Polda Nusa Tenggara Timur (NTT) kini memiliki Direktorat Reserse Kriminal Perlindungan Perempuan dan Anak (Ditreskrim PPA) dan Pidana Perdagangan Orang (PPO). Direktorat baru ini dibentuk untuk memperkuat penanganan kasus kekerasan terhadap perempuan dan anak, serta tindak pidana perdagangan orang (TPPO) di wilayah NTT.
Ditreskrim PPA dan PPO Polda NTT dipimpin oleh Kombes Nova Irone Surentu. Ia sebelumnya menjabat sebagai Analis dan Advokasi Hukum Kepolisian Madya TK III Divkum Polri.
“Polda NTT mendapat satu direktorat baru yang akan menangani TPPO dan PPA,” ujar Kapolda NTT Irjen Rudi Darmoko didampingi sejumlah pejabat utama saat konferensi pers akhir tahun di Mapolda NTT, Selasa (23/12/2025).
Rudi menjelaskan, meski pejabat direktorat tersebut belum tiba untuk dilantik, Polda NTT telah melakukan berbagai persiapan. Fasilitas pendukung dan personel untuk mengisi direktorat baru itu tengah disiapkan melalui proses seleksi.
“Tetap secara bertahap kami sudah siapkan fasilitas termasuk perangkat-perangkatnya sambil menunggu pelantikan pejabatnya,” jelas Rudi.
Kabid Humas Polda NTT Kombes Henry Novika Chandra menyebutkan, sepanjang 2025 tercatat 64 kasus kejahatan terhadap perempuan dan anak. Jumlah tersebut meningkat dua kasus atau 3,22 persen dibandingkan 2024 yang mencatatkan 62 kasus.

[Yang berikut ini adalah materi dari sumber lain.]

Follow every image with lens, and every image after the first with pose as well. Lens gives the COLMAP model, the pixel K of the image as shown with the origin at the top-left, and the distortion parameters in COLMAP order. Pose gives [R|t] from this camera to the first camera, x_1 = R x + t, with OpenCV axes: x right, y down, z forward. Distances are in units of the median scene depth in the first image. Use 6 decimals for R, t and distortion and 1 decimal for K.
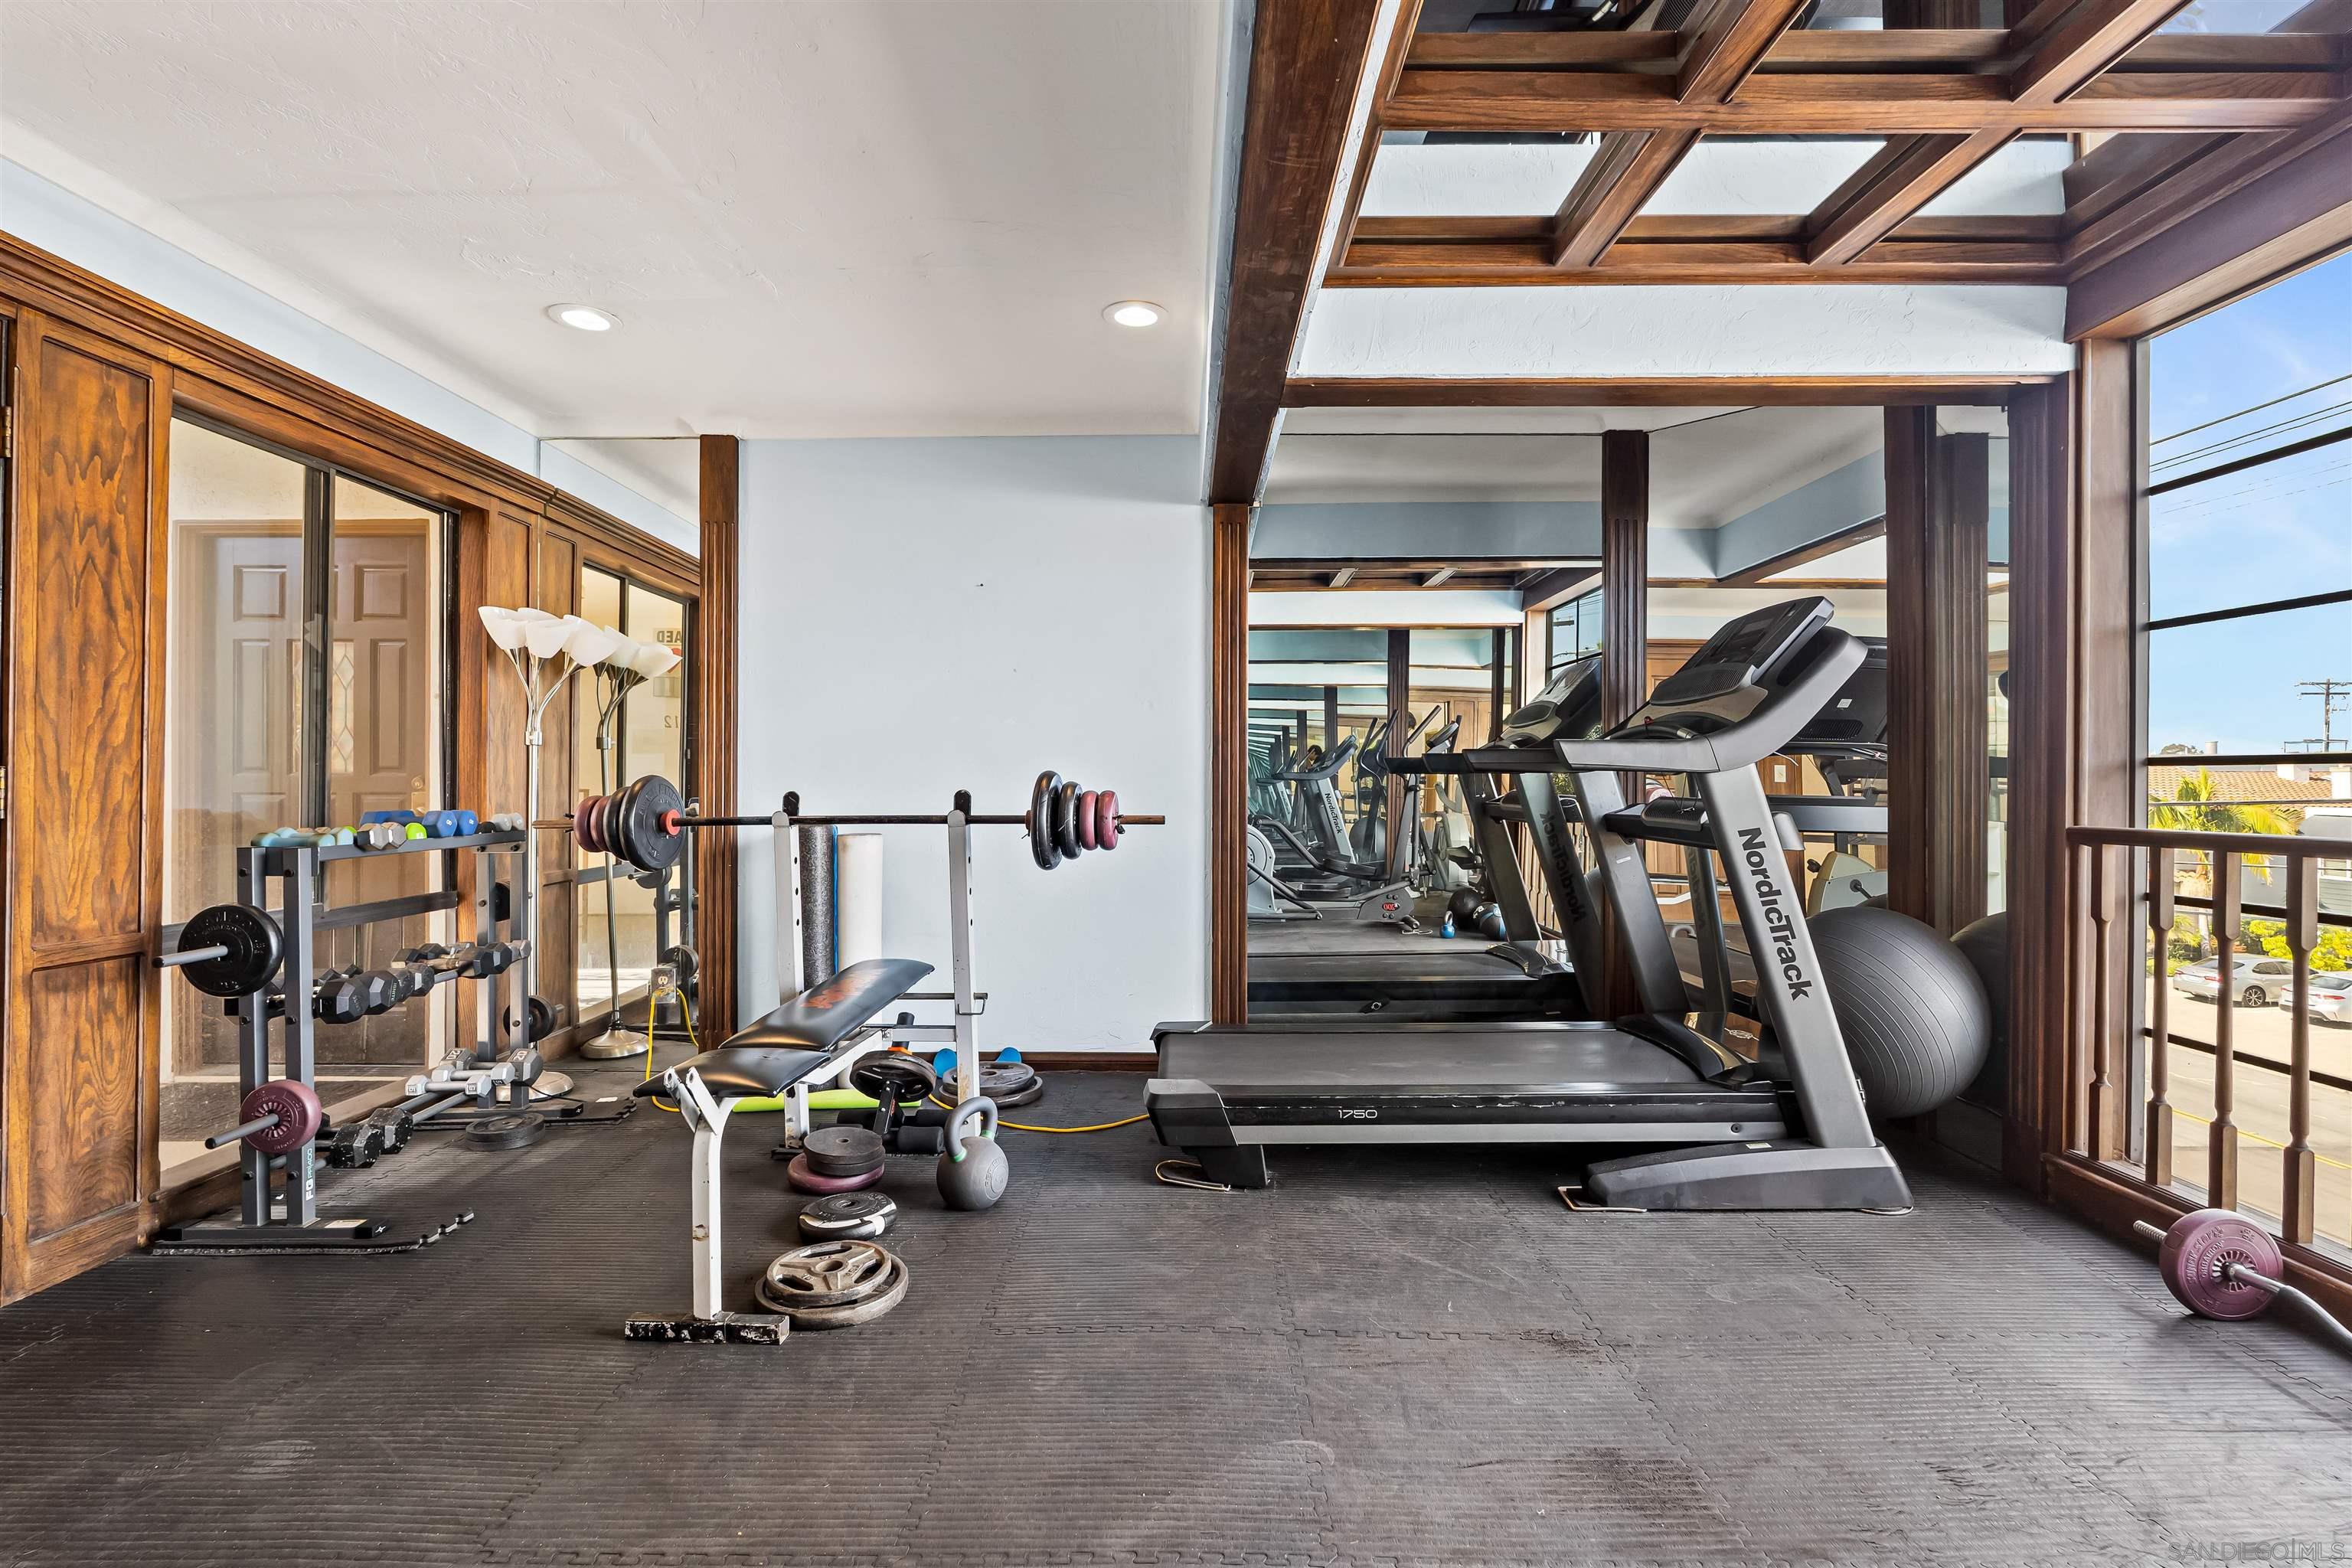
lens RADIAL K [[1055.4, 0, 1162.8], [0, 1055.4, 777.2], [0, 0, 1]] dist [-0.003127, 0.000718]
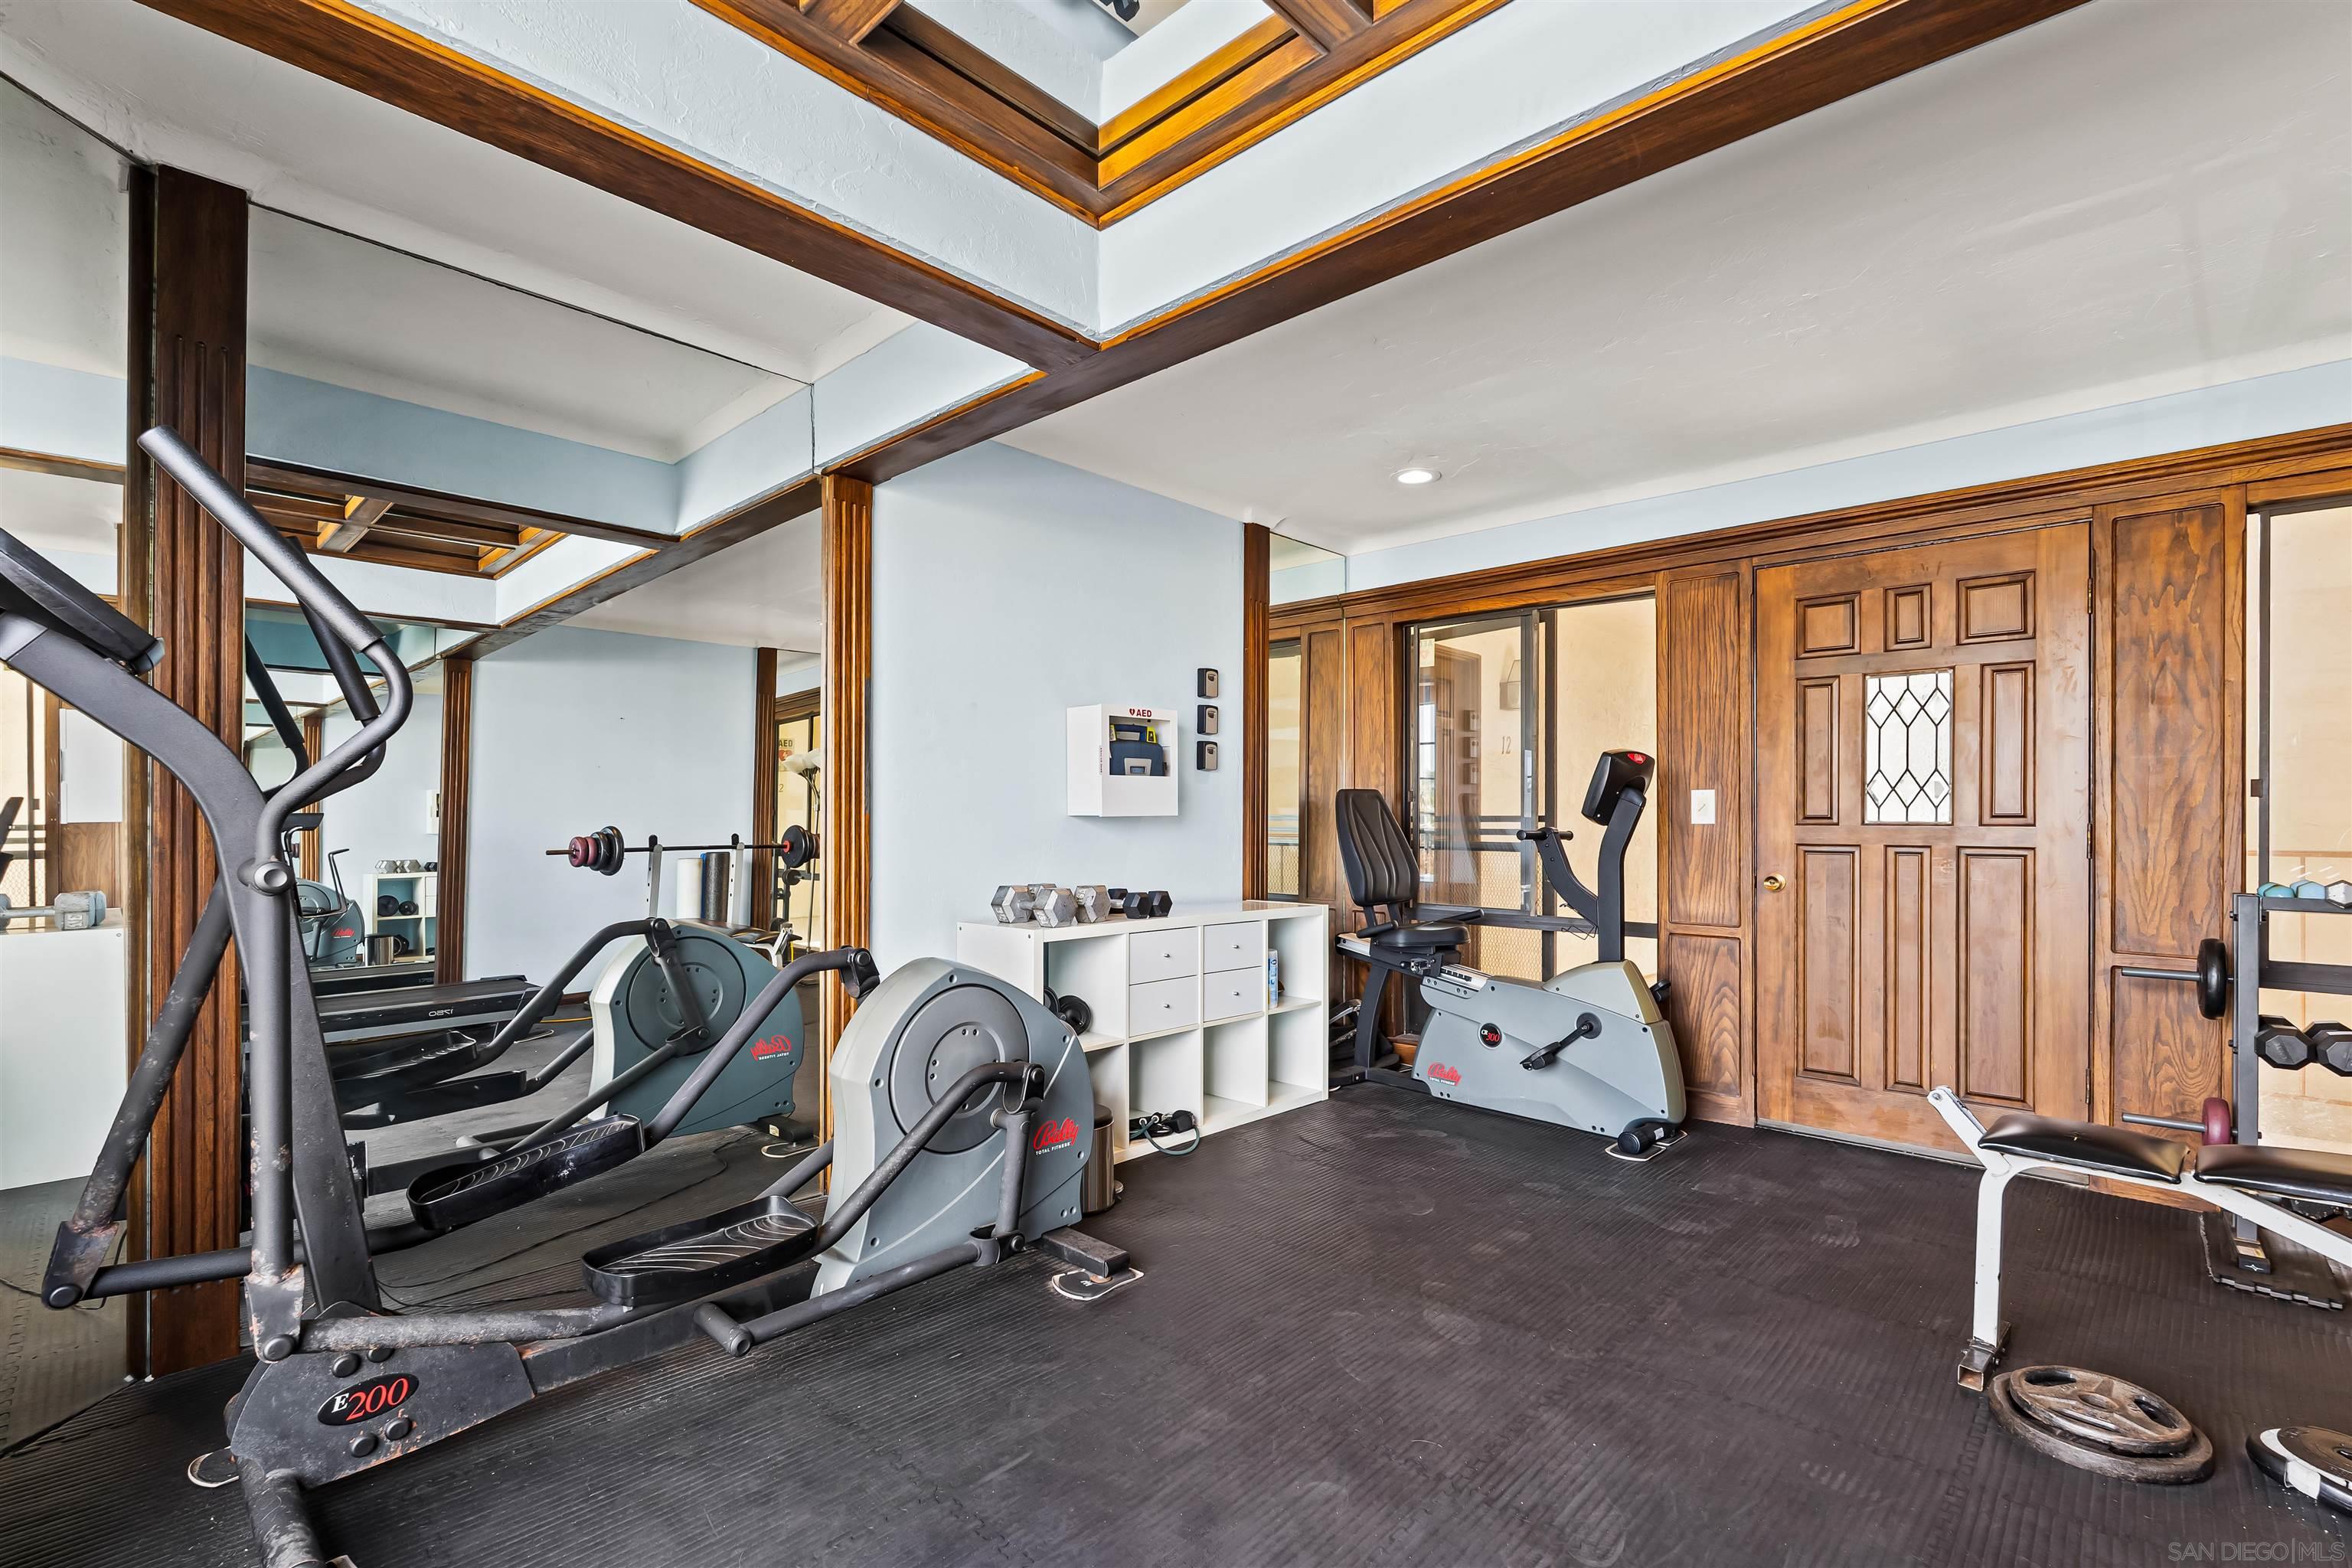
lens RADIAL K [[1055.4, 0, 1170.1], [0, 1055.4, 802.9], [0, 0, 1]] dist [-0.003127, 0.000718]
pose [[-0.663100, -0.009285, -0.748474, 0.794246], [-0.000817, 0.999931, -0.011681, -0.018754], [0.748531, -0.007134, -0.663062, 0.941009]]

“Sementara itu untuk penyelesaian kasus tersebut pada 2025 sebanyak 35 kasus dan menurun 10 kasus, dibandingkan tahun 2024 yang mencapai 45 kasus,” kata Henry.
Sementara untuk kasus TPPO dan people smuggling, pada 2025 tercatat sebanyak sembilan kasus. Angka ini menurun 25 persen dibandingkan 2024 yang berjumlah 12 kasus. Dari sisi penyelesaian, terjadi peningkatan signifikan, yakni 11 kasus terselesaikan pada 2025, dibandingkan delapan kasus pada 2024 atau meningkat 37,5 persen.
“Kami berkomitmen mewujudkan program NTT zero TPPO melalui langkah pencegahan, penindakan, dan penyelamatan korban. Kemudian mendorong peran aktif dari masyarakat. Kami juga terus mengedukasi agar masyarakat tidak tergiur tawaran kerja ilegal, sekaligus mengajak masyarakat proaktif melaporkan indikasi TPPO di lingkungan sekitar,” terang Henry.
Selain fokus pada PPA dan TPPO, Henry menyebut Polda NTT juga melakukan penegakan hukum terhadap tindak pidana illegal fishing. Langkah ini dilakukan sebagai bentuk perlindungan sumber daya alam dan keberlanjutan di NTT.
Tercatat sebanyak 37 kasus tindak pidana perikanan telah ditangani dan diselesaikan 100 persen.
“Capaian ini mencerminkan komitmen Polri dalam menjaga kedaulatan sumber daya kelautan dan perikanan, menegakkan hukum secara profesional, serta mendukung keberlanjutan ekonomi masyarakat pesisir di wilayah NTT,” pungkas Henry.